How to interpret “confidence intervals” in observational studies

“In short, clinical journals serve not only to disseminate perfect knowledge but to guide practice in the face of uncertainty. Excluding well-designed observational work until an undefined threshold of “definitiveness” is achieved would create an evidence vacuum that clinicians would be forced to fill with anecdote, opinion, or commercial interest. The alternative—publishing and critically appraising observational studies as part of the evolving evidence base—is both more realistic and more aligned with the needs of patients and practitioners.”

I disagree with this view, except in specific clinical contexts. Post #13 of the Table 2 Fallacy thread Table 2 Fallacy?: Association of 5α-Reductase Inhibitors With Dementia, Depression, and Suicide describes situations in which I think it can be reasonable for physicians to allow less-than-definitive observational evidence of treatment harm to influence their clinical decision-making. A high-profile example of a situation where clinicians should act on observational evidence of treatment efficacy is masking to reduce the spread of airborne disease (but efficacy here was established primarily by aerosol scientists and also involved experimentation).

Putting aside the niche contexts described above, the critical question is whether, in most cases, patients will be better off if their physician allows observational evidence to guide clinical decision-making. In the case of studies showing weak harm signals, which overstate the certainty of their findings, I feel strongly that the answer is “no,” provided that the clinician is making a concerted effort to apply treatments with well-established efficacy.

I could rattle off an arms-length list of potential “harms” of medications I prescribe every day, as identified through observational studies (often by researchers who have fashioned themselves cushy careers by dredging the same administrative database over and over). But if I did that in front of my patients, none of them would want to take statins, PPIs, antidepressants, vaccines, BPH medications, or any type of painkiller. And if this were the case, then I expect that the morbidity and mortality among my patients from MI, CHF, ulcer, GI bleed, infectious disease, urinary retention, acute kidney injury, self-harm, unemployment, and family dysfunction would be much higher.

Clinical journals that hype studies showing weak harm signals are effectively suggesting to clinicians that they should routinely allow highly uncertain evidence to guide their clinical decision-making. But this stance implicitly assumes that physicians don’t have a good rationale for the prescriptions they write - an assumption that’s totally off-base in most cases. Are some medications prescribed inappropriately? Yes! Should all physicians constantly strive to improve their prescribing practices? Yes! But physicians who routinely prescribe inappropriately are NOT likely to be the ones who follow the medical literature (so attempts to “scare” them into doing better by publishing lists of potentially catastrophic consequences of their prescribing are likely to fall on deaf ears anyway…).

I use UptoDate every single day in the office, during the care of my patients. It’s a great resource which summarizes the evidence base for most common medical treatment decisions. I can honestly say that the observational studies described in UptoDate almost never meaningfully influence my practice. I do acknowledge, however, that they might occasionally dissuade me from certain types of “off-label” prescribing. Maybe this approach makes me a bad doctor (?) I don’t know…
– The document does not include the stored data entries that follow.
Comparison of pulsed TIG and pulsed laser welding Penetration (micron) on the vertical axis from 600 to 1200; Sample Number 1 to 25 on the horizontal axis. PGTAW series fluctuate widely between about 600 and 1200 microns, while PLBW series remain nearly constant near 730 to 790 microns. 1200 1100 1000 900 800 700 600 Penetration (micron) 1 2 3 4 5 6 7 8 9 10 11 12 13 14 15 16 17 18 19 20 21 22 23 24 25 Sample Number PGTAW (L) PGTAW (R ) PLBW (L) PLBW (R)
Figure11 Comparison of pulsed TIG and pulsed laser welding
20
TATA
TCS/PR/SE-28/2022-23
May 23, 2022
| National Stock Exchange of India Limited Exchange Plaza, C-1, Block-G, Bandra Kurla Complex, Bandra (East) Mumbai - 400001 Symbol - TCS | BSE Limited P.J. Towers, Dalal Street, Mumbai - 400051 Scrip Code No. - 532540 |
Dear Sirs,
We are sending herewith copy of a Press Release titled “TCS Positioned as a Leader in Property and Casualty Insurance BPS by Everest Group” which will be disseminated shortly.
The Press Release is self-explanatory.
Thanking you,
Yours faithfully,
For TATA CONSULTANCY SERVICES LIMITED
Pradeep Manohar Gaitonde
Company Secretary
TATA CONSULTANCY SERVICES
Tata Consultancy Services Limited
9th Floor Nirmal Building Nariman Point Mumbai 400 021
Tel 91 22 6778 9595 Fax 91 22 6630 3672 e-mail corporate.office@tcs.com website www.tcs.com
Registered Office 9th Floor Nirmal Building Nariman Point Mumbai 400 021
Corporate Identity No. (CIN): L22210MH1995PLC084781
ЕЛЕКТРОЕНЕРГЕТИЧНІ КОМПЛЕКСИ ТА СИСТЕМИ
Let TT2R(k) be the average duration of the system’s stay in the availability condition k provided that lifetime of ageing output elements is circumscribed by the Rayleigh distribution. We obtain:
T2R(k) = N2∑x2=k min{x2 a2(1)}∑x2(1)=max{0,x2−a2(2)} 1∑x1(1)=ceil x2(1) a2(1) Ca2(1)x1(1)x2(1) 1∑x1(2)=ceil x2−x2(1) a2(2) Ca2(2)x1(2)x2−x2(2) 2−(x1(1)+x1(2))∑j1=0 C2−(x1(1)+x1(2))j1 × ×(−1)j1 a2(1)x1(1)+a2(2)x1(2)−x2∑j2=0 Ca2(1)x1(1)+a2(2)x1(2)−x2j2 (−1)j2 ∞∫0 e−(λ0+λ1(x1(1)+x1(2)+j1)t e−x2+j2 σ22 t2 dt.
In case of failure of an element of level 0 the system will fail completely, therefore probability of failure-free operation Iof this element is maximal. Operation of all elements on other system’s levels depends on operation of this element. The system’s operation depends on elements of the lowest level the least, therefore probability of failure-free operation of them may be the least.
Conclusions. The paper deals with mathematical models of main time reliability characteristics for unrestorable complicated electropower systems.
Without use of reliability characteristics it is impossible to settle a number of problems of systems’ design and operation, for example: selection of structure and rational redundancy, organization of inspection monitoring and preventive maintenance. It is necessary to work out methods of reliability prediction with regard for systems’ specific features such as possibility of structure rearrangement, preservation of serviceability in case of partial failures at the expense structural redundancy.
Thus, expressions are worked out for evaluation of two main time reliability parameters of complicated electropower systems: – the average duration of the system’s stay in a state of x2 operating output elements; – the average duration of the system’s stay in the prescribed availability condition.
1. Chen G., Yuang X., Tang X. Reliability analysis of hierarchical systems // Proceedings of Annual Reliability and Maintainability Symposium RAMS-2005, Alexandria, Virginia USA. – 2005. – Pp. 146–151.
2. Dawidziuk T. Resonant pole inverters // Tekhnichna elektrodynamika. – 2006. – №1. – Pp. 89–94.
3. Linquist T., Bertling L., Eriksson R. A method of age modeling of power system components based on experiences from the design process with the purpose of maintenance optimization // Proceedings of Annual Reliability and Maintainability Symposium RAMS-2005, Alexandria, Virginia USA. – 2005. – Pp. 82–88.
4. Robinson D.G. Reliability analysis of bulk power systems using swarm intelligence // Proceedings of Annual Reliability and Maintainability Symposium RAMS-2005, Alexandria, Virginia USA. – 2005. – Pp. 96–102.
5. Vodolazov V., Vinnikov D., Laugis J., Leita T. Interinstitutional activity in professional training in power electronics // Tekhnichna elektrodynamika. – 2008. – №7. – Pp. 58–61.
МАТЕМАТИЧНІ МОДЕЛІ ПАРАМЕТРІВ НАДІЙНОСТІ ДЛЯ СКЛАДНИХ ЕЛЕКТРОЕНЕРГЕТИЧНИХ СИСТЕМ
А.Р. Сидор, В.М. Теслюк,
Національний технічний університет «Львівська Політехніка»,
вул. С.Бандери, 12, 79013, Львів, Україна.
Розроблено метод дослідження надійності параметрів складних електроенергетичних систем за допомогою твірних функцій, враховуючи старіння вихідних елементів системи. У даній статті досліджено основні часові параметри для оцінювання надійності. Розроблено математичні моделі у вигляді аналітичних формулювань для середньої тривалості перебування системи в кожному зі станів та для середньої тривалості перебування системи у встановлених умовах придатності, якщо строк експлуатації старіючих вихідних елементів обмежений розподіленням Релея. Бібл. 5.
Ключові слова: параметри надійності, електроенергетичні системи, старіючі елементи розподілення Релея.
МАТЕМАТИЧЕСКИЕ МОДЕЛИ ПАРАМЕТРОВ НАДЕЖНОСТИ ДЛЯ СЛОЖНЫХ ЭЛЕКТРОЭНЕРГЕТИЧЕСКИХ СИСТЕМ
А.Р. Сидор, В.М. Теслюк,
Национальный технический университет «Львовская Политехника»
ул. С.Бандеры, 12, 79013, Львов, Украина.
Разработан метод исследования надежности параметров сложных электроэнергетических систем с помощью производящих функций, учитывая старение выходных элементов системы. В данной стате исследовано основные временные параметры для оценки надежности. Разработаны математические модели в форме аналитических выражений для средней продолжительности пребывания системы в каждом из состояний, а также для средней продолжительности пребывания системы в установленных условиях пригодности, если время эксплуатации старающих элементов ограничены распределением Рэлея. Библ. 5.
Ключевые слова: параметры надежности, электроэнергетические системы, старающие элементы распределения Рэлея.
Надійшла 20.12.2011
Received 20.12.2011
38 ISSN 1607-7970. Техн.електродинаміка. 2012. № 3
I’m not “anti”- observational evidence- far from it. I think observational evidence is indispensable for the purpose of disease surveillance, describing populations, and for finding important, unanticipated strong signals that there can be adverse long-term effects of certain exposures (e.g., vaginal cancer and in utero exposure to diethylstilbestrol). Many people can die if we don’t have good descriptive epidemiologic evidence. I don’t know anything about developing prediction models, so I can’t comment on this application. But I feel strongly that observational studies with obviously causal aims (though this goal is often not stated explicitly) which involve small effects (in relative terms), simply have too much inherent uncertainty, in most (but not all), contexts, to (safely) influence clinical decision-making.

Pavlos’ terrific triangulation of the evidence for a link between vigorous exercise and development of renal medullary cancer among patients with sickle cell trait is an example of the type of observational evidence that I think clinicians should perhaps act on, because, in this specific clinical context, there’s arguably little to no downside to doing so (other than to limit, somewhat, the spectrum of exercise options we recommend for people with sickle cell trait). So too is the painstakingly-triangulated evidence used to show the relationship between EBV infection and subsequent risk of developing MS. These are fantastic examples of the value of observational evidence. But it’s the amount of work that went into establishing these relationships that renders them orders of magnitude more compelling, from a clinical standpoint, than the vast majority of observational studies we see being hyped today in clinical journals.